22.5 zu 23.5 Prozent. In den jüngsten Wahlumfragen hat das Rassemblement National (ehemals Front National) erstmals die Nase vorn. Grund für Emmanuel Macron, auf sein im Präsidentschaftswahlkampf bewährtes Rezept zurückzugreifen und die Europawahl zur Schicksalswahl hochzustilisieren:
Progressisten gegen Nationalisten, liberale Pro-Europäer gegen nationalistische Anti-Europäer. «Ich setze meine ganze Energie ein, damit das Rassemblement National nicht gewinnt», erklärte der französische Staatspräsident letzte Woche am EU-Gipfel in Rumänien.
Marine Le Pen nahm den Steilpass dankbar an: «Herr Macron wirft seine ganze Autorität in die Waagschale.

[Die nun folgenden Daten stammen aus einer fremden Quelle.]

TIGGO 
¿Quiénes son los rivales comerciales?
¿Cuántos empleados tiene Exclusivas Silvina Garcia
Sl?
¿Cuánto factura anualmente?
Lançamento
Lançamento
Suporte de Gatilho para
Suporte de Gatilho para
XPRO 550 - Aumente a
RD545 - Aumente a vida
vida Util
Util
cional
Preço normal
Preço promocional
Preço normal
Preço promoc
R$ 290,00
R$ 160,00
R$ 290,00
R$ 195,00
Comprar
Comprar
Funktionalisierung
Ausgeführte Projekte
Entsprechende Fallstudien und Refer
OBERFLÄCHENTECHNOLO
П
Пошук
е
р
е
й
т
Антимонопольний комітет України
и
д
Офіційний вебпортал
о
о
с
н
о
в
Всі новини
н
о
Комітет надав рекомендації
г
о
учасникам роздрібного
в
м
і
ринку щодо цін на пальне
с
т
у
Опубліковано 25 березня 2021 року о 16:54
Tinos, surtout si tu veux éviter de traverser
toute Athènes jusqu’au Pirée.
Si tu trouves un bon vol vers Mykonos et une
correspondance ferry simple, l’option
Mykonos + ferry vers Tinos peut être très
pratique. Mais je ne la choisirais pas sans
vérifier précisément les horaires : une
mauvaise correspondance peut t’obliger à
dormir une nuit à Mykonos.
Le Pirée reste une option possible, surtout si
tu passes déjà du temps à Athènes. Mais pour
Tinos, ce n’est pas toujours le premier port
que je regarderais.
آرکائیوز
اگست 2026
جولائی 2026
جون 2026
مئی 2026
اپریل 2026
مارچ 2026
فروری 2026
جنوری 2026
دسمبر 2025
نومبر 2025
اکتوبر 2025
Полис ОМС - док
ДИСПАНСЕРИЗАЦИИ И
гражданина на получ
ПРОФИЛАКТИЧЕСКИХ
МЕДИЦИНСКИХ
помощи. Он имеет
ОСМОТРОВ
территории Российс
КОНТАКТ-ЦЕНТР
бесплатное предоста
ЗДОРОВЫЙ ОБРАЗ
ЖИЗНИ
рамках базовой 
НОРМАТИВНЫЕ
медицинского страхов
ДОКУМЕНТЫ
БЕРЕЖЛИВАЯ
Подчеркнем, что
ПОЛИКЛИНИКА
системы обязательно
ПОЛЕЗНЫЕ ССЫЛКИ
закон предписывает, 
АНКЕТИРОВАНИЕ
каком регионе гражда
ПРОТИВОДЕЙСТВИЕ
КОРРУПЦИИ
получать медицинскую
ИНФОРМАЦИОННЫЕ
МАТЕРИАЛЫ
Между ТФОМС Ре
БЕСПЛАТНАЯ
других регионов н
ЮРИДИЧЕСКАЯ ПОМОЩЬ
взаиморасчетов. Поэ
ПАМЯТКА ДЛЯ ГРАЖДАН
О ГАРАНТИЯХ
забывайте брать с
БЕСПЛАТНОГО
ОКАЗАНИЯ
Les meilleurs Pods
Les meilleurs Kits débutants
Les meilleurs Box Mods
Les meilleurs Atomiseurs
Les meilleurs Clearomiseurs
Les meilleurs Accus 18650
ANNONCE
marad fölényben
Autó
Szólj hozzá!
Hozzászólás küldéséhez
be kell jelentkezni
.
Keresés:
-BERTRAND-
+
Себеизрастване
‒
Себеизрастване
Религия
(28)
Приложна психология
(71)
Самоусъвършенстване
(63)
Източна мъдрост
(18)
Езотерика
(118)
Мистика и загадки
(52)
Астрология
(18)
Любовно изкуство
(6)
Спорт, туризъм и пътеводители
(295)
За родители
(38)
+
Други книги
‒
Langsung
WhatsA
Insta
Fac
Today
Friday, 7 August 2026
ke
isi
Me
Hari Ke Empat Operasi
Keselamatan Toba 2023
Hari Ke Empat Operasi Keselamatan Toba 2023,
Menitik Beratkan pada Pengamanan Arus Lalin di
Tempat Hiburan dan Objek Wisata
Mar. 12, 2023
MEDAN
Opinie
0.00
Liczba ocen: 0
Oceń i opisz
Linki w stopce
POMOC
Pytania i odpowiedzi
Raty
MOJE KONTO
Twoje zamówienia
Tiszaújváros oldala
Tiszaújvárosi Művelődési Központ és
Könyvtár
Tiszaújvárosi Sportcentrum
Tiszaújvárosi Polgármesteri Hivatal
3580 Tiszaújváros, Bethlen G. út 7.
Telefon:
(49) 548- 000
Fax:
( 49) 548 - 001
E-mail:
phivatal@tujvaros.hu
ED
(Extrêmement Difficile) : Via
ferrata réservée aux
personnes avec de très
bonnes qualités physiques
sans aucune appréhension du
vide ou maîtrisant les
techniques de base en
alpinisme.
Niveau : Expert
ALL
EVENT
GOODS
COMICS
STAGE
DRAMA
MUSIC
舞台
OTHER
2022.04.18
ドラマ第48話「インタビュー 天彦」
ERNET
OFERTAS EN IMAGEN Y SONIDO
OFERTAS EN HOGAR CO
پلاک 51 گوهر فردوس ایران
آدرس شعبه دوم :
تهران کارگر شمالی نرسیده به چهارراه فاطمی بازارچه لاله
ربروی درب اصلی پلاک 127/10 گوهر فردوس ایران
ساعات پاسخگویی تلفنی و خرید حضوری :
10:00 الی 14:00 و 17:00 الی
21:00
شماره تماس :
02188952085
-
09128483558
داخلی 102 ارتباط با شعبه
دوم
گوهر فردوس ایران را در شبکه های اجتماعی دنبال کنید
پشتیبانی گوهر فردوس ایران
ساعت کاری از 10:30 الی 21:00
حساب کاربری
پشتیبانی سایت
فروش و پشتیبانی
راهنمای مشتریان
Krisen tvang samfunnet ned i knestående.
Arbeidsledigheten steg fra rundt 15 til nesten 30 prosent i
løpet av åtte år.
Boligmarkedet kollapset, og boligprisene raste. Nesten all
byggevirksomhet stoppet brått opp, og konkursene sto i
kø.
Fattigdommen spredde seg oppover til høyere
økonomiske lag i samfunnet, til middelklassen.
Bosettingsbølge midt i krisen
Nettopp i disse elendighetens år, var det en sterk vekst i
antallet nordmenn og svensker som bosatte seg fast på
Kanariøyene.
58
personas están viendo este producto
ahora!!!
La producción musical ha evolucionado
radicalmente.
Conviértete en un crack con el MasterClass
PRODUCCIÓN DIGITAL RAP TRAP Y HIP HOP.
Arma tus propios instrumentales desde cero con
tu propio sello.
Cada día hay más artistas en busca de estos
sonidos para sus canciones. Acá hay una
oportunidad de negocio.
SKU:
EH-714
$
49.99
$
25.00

Also legt er seine Zukunft in die Hände der Wähler, oder etwa nicht?» Will heissen, Macron müsse zurücktreten, sollte die rechtsradikale Partei besser abschneiden als die Regierungspartei La République en Marche.
Schlachtfeld im Stellvertreter-Krieg
Weder Macron noch Le Pen figurieren auf ihren Wahllisten «Renaissance», respektive «Prenez le pouvoir». Sie führen einen Stellvertreterkrieg, bei dem Europa zum Nebenschauplatz wird.
Tatsächlich sind die Europawahlen für Macron entscheidend. Nach der Affäre um einen seiner Leibwächter und der Gelbwesten-Krise muss er bei der Europawahl punkten, wenn er seine Reformpolitik weiterführen will.
Doch Macrons «Renaissance»-Liste kommt nicht richtig auf Touren. Spitzenkandidatin Nathalie Loiseau, ehemalige Diplomatin und EU-Ministerin im Kabinett von Edouard Philippe, fällt immer wieder durch deplatzierte Bemerkungen auf.
Sie spricht von «positivem Blitzkrieg» oder bezeichnet den 26. Mai als «unseren D-Day». Wohl um zu retten, was zu retten ist, mobilisiert Macron den Regierungschef und zahlreiche Minister, um Loiseau bei den Wahlveranstaltungen im ganzen Land zu unterstützen.
Junger Mann mit alten Ideen
Auf der anderen Seite hütet Marine Le Pen den Spitzenkandidaten des Rassemblement National wie eine Glucke ihr Küken. Der erst 23-jährige Jordan Bardella sympathisierte früh mit rechtspopulistischem Gedankengut und hat für Le Pen schon mit 16 Jahren Plakate geklebt.
Selber Sohn italienischer Einwanderer und in der Banlieue von Seine-Saint-Denis aufgewachsen, wird Bardella nicht müde, den Immigrations-Teufel an die Wand zu malen. Das demografische Gefälle zwischen Afrika und Europa sei eine Bedrohung, eine «entsicherte demografische Zeitbombe».
Kaum inhaltliche Diskussionen
Bereits Mitte April präsentierte das Rassemblement National sein «Manifest für ein Europa der Nationen»: Statt «Frexit» heisst es neu «France first», die rechtsnationale Partei setzt auf Wirtschaftspatriotismus, Öko-Zölle für ausländische Produkte, auf die Wiederherstellung der nationalen Grenzen und null Einwanderung.
En Marche publizierte erst letzte Woche das «Renaissance»-Programm für Europa mit 79 Vorschlägen. Nicht alle sind neu, wie eine gemeinsame Grenzpolizei oder eine europäische Asylbehörde.
Andere Ideen, etwa ein EU-Mindestlohn oder die Finanzierung der Klimawandel-Folgen mit 1000 Milliarden Euro dagegen schon. Doch über Visionen für ein anderes, besseres Europa wird kaum diskutiert. Zu verhaftet sind Emmanuel Macron und Marine Le Pen in ihrem Abwehrkampf.